If you lived in Phoenix in the 1960s or '70s, or if your parents did, or your grandparents, you've seen Ted DeGrazia's artwork. He was heavily promoted by Arizona Highways, and his artwork was printed on plates, prints, just about everything. Even nowadays you will see a lot of Ted DeGrazia artwork at thrift stores, garage sales, etc. And I have to admit that I've been one of those people who had always just considered his artwork to be just part of the background of some of places that I visited, like my parent's retirement community. If you grew up in Phoenix, you know what I mean. But my journey to really understand Arizona, and especially Phoenix, had me looking at his artwork again with fresh eyes.
This past weekend I spent visiting friends who live at the base of the Superstition Mountains in Apache Junction. I have known them for many years, and whenever I visit I just spend most of my time looking at the view of the mountain, which is spectacular. And in the guest room was a book, printed in 1972, that was all about Ted DeGrazia's Superstition Mountains.
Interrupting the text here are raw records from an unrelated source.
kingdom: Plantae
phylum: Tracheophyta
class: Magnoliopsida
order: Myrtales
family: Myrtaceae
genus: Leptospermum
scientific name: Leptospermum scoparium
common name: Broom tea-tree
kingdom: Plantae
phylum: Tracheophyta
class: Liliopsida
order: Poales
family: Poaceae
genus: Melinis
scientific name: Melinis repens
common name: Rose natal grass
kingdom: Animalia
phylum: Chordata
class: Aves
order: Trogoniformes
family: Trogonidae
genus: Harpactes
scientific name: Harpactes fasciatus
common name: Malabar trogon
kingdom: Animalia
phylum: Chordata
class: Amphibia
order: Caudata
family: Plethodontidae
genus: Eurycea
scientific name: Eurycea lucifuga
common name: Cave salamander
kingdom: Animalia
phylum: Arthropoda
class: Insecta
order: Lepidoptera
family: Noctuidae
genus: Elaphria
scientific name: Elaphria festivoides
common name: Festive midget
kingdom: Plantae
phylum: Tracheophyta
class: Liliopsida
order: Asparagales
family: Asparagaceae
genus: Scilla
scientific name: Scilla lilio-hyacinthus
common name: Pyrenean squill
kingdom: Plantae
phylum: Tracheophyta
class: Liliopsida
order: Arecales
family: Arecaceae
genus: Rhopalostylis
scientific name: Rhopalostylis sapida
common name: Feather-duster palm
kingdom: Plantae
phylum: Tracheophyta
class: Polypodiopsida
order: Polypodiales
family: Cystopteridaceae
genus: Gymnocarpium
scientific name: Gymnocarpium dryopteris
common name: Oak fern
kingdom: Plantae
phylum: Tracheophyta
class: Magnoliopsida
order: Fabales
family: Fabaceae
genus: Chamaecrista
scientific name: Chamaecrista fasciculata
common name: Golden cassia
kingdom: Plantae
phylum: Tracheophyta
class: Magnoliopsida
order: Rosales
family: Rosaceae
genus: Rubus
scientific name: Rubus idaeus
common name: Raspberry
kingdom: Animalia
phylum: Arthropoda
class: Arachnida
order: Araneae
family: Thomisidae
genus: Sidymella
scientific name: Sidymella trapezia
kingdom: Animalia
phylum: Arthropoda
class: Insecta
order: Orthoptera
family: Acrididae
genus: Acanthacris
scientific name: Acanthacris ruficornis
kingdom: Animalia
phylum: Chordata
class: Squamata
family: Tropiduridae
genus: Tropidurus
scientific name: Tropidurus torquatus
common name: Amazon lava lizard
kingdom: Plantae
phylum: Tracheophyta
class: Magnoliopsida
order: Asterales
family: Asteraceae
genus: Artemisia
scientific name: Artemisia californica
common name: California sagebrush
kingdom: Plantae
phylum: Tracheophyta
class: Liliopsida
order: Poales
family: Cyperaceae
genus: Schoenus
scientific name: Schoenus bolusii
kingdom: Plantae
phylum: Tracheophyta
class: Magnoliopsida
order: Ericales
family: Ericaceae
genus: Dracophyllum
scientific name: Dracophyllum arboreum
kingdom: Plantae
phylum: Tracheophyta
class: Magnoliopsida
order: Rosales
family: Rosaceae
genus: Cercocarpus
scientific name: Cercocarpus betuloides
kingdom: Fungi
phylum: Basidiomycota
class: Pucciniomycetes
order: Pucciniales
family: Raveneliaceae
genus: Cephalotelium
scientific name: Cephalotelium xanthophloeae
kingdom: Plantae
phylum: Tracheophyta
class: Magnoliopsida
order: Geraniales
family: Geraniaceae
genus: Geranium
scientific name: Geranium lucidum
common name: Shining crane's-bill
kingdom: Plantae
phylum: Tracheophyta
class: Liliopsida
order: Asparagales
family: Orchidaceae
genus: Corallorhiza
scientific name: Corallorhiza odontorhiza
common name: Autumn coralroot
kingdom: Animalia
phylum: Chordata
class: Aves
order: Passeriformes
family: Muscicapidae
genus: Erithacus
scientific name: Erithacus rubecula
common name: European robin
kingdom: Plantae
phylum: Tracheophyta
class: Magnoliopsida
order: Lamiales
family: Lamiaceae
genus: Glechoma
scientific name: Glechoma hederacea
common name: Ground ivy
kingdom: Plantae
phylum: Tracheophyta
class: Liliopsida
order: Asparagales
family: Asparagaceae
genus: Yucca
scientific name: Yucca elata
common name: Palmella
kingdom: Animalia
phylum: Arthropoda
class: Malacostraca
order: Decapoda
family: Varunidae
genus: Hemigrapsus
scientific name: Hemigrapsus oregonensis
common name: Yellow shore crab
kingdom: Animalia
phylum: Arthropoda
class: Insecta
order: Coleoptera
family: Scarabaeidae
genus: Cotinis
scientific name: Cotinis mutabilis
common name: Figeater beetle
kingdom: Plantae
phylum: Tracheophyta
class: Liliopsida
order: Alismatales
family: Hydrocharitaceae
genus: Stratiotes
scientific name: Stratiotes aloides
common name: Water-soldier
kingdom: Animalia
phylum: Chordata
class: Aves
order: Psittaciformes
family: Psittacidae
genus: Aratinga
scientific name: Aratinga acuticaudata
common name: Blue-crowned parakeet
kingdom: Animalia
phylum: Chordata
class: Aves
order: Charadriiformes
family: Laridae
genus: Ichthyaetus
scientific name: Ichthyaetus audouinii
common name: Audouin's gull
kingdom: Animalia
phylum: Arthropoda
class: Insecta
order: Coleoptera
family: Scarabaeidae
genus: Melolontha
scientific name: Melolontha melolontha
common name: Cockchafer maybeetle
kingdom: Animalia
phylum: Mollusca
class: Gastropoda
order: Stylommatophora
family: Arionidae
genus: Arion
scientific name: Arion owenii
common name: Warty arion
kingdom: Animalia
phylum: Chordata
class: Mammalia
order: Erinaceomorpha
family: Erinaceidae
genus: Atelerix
And, after all of these years, this was the first time that I actually looked at his artwork, and read his words.
My research on the Superstition Mountains (or the Superstition Mountain, as DeGrazia says) has led me to stories of everything from ghosts to extra-terrestrials. There are many stories in there, stories of Gold Mines and Apaches. And as I read the book, and mostly looked at the pictures, I was able to visit Ted DeGrazia's Superstition Mountains.
I collect old photos of Phoenix, and am interested in Phoenix history, and tend to steer away from imaginative things like ghost stories, and spirits and such. But there is more to the story of Phoenix that just the facts, it's part of the West of the Imagination.